1 What is/are the primary reason(s) for you to make work in the first place?
I make work mainly because of a desire to produce work, but my painting also gives me the opportunity to explore the emotions associated with love and death. I consider my work to be a sort of research project as I am engaged in an ongoing investigation into such things as the relationship between abstraction and representation; contemporary and historical; signifier and signified.
2 What do you intend your work to convey to an audience?
I would like my paintings to move people emotionally in the way that some paintings move me and also for them to make people think about their emotional response to experiences such as love and death. I would also like people to enjoy experiencing them visually, just in terms of colour and light etc.
3 Why do you work in your chosen medium and format?
Partly because I like painting materials and enjoy the physical process of mixing colours and substances, and partly because my work is, to some extent, about painting and paint itself. I refer to the history of painting, not just through the imagery that I select but also through the format and painterly techniques that I employ. I also really enjoy the way that painting allows me to create illusions of light.
4 Technically speaking how do you go about constructing your work, that is the image or object itself? What devices do you employ?
I spend a significant amount of time researching art historical and cinematic material, looking for imagery that can be appropriated and recontexualised within my paintings. Elements of existing paintings and film stills are extracted from their original source, given a new meaning in the context of each painting, and then used (often repeatedly) within my work. I work in series and the borrowed imagery becomes a part of a narrative that continues throughout my practice.
I stretch and prime the canvas, and then I use a combination mixing various substances and pouring techniques along with intricately painting small details in oil paint.
5 Which period(s)/artists/specific works of art are you influenced by and how directly? How does this manifest in your work?
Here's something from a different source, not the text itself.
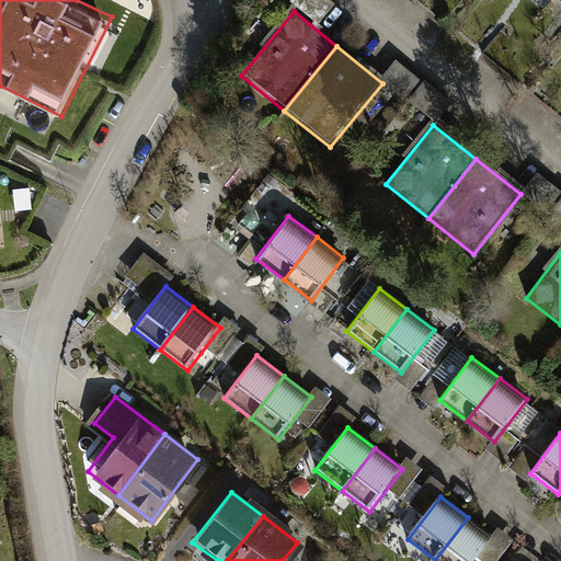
[(477,560),(495,538),(468,517),(435,560),(436,560),(477,560)]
I have a particular fascination with seventeenth century still life painting. For several years I have made very direct references to paintings by Dutch and Flemmish painters such as Willem van Aelst, Abraham Mignon, Jan Davidsz de Heem, Rachel Ruysch and Johannes Bosschaert for example. Other significant art historical references include, Vernet, Chardin, Rembrandt, Carravagio and Courbet.
I am almost equally influenced by 20th century abstractionists such as Morris Louis, Willem De Kooning, Mark Rothko, Barnett Newman and Robert Ryman. but then Edward Hopper has also had a significant impact.
Other strong influences include: Ross Bleckner, Jonathan Lasker, Sigmar Polke, Felix Gonzalez Torres, to name but a few!
6 What stimulates/informs your work from the world around you?
Individual expressions of kindness, humility and passion contrasting with the brutality and violence that one experiences and/or observes both locally and globally.
7 What stimulates/informs your work from your own personal experience?
Again… it’s individual expressions of kindness, humility and passion contrasting with brutality and violence.
8 From where do you derive your other visual source material (i.e. non art historical) and how do you implement this material within your work?
I am interested in cinema and sometimes I use film stills as source material for my work. This allows me to reflect on cinematic notions such as illusion and light, sequence and suspense and displaced and disjointed narrative.
9 What are the main problems that you face in making your work?
The main problems I face are almost always to do with auxiliary pressures such as time and money.
10 Where do you intend to take your work from here?
I think the work is likely to evolve quiet naturally as new imagery is introduced. The paintings will probably become more dramatic as more complex narratives are explored.